== 出典本文 ==

今日は夜勤明けです
患者さんとのささいな会話の中で感じたことや気づいたことがあったので
書き残したいと思います
患者さんの一言で救われた
わたしが勤務している病棟は、整形外科の術前・術後や救急外来を経由して入院になった
肺炎、腎盂腎炎、インフルエンザ、コロナ、マイコプラズマ肺炎、心不全やCOPDの急性増悪など
疾患もさまざまです
いわゆる急性期病棟のため、患者さんの入れ替わりが激しく多忙を極めています
限られた時間内であれも、これもの多重業務や認知症患者さんの転倒予防・・・
「心に余裕をもって看護できてますか?」と聞かれると、はい!と答えられない現状です
🌷患者さんとの小さな会話
前置きが長くなりましたが
膝の手術後で入院している70歳代女性の患者さんとこんなやりとりがありました
夕方の検温で訪室した際に、PC台の上に私物の水筒を乗せていたのですが、
Aさん
「その水筒の色、とても素敵ね!どこで買ったの?」
わたし
「ありがとうございます
めずらしい色が気に入って、京都に行ったときに
“アコメヤ”というお店で買いました」
Aさん
「くすみピンクがほんと素敵!
わたしも欲しいわ」
わたし
「そう言っていただけてうれしいです
水筒をほめてもらって、ありがとうございます」

===
== データ一覧 ==

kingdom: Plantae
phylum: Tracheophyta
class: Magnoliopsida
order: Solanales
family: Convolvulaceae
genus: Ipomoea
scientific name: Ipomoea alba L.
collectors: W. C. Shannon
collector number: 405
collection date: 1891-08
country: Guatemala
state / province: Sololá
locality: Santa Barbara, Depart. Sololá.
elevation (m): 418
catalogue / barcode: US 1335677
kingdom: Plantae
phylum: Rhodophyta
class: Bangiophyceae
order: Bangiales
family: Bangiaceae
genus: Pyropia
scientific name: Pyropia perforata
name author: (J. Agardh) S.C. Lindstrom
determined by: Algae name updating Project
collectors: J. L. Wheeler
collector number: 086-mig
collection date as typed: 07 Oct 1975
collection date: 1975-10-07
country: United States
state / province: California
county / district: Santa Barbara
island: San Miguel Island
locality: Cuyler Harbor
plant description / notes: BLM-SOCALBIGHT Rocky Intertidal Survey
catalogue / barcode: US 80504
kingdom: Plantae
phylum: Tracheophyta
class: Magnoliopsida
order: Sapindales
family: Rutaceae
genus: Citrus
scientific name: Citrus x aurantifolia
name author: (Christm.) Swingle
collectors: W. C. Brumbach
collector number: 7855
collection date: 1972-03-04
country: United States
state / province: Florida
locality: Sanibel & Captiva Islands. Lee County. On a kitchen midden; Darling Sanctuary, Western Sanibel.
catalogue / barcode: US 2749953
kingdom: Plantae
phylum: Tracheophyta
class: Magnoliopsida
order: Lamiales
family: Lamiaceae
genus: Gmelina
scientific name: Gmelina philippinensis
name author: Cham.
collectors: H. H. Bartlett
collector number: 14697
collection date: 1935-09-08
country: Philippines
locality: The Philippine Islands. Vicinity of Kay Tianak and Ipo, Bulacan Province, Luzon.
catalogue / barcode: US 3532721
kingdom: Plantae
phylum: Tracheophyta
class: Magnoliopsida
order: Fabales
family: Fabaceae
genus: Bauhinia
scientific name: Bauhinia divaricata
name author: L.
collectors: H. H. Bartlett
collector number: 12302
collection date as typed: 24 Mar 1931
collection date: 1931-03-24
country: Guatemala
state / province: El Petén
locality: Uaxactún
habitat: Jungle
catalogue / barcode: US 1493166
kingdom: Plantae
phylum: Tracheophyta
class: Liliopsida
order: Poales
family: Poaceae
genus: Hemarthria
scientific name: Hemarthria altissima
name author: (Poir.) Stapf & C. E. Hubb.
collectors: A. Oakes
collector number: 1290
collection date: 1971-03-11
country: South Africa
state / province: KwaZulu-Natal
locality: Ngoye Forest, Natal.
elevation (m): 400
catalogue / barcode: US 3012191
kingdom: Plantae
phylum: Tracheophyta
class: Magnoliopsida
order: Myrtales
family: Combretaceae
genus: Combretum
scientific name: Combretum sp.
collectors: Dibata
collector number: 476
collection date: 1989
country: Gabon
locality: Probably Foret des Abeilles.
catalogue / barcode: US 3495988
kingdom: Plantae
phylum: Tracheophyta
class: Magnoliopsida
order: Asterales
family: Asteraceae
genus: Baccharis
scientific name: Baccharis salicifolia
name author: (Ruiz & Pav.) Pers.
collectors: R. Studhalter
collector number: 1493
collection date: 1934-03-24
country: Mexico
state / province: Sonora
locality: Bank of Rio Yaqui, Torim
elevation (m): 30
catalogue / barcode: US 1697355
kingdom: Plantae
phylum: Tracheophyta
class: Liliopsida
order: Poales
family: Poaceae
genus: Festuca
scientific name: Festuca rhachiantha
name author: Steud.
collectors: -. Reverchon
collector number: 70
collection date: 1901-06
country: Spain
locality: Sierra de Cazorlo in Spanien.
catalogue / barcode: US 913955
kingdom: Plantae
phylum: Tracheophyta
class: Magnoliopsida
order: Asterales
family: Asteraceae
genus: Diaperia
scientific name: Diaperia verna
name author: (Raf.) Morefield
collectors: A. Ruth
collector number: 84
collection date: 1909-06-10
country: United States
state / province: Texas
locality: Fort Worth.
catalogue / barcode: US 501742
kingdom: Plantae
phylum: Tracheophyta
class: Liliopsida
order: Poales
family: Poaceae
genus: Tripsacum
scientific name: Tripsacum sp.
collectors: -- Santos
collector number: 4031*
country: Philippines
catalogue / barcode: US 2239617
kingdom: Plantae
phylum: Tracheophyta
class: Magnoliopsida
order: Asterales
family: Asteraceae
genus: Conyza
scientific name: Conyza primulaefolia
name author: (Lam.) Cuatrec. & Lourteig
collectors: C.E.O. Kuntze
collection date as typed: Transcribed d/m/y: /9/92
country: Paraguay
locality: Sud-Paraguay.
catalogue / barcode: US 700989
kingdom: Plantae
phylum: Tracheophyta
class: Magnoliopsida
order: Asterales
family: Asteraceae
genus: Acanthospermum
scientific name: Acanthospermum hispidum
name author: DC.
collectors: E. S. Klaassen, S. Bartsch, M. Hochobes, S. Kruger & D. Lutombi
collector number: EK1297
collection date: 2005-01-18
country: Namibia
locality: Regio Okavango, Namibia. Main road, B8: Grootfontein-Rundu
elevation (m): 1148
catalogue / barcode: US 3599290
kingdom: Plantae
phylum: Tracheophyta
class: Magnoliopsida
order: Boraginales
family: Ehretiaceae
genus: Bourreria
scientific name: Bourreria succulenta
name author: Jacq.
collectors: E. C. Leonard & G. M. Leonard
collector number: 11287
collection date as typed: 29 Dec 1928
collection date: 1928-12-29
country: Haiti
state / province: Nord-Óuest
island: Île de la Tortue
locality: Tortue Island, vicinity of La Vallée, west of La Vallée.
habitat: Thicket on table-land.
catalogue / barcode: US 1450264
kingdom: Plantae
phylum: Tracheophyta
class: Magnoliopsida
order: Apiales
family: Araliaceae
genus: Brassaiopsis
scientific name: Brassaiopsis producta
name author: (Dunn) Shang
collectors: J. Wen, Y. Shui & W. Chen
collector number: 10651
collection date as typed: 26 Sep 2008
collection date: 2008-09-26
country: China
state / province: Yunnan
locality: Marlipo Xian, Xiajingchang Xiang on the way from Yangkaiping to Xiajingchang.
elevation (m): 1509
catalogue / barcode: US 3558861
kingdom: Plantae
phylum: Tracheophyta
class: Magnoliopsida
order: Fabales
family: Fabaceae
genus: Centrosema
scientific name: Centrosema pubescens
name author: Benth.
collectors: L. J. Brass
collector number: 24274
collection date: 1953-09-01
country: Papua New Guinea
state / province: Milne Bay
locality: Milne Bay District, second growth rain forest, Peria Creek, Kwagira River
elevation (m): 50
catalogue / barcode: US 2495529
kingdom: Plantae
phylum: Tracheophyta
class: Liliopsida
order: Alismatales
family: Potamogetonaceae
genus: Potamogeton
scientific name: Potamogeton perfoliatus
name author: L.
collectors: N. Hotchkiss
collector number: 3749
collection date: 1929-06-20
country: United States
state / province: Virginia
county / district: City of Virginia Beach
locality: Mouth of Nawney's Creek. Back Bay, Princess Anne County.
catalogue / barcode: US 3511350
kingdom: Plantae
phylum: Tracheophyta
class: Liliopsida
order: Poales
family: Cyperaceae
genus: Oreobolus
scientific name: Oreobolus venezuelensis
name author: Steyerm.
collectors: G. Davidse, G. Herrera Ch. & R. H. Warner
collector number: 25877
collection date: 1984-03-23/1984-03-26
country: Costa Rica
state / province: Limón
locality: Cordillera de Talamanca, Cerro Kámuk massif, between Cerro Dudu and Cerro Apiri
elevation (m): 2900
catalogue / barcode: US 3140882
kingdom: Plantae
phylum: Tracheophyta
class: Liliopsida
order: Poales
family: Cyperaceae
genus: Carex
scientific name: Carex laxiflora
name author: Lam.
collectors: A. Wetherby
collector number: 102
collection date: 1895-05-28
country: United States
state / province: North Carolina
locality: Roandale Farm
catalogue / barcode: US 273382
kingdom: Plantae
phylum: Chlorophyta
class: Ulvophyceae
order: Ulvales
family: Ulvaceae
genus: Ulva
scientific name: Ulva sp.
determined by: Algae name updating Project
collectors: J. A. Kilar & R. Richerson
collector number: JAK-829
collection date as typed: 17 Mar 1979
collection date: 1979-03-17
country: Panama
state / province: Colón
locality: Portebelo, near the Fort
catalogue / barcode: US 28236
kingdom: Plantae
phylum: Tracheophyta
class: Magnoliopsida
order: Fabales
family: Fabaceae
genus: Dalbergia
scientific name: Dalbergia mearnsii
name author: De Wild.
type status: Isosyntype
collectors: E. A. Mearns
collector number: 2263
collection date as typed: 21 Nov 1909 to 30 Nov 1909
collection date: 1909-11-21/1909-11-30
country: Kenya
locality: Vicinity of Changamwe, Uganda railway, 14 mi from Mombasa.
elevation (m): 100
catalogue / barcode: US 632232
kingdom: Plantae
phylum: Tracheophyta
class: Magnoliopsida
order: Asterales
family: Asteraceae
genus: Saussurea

===

出典本文によると、筆者は私物の水筒をどこで買いましたか。

* **解答**: 京都に行ったときに、“アコメヤ”というお店で買いました。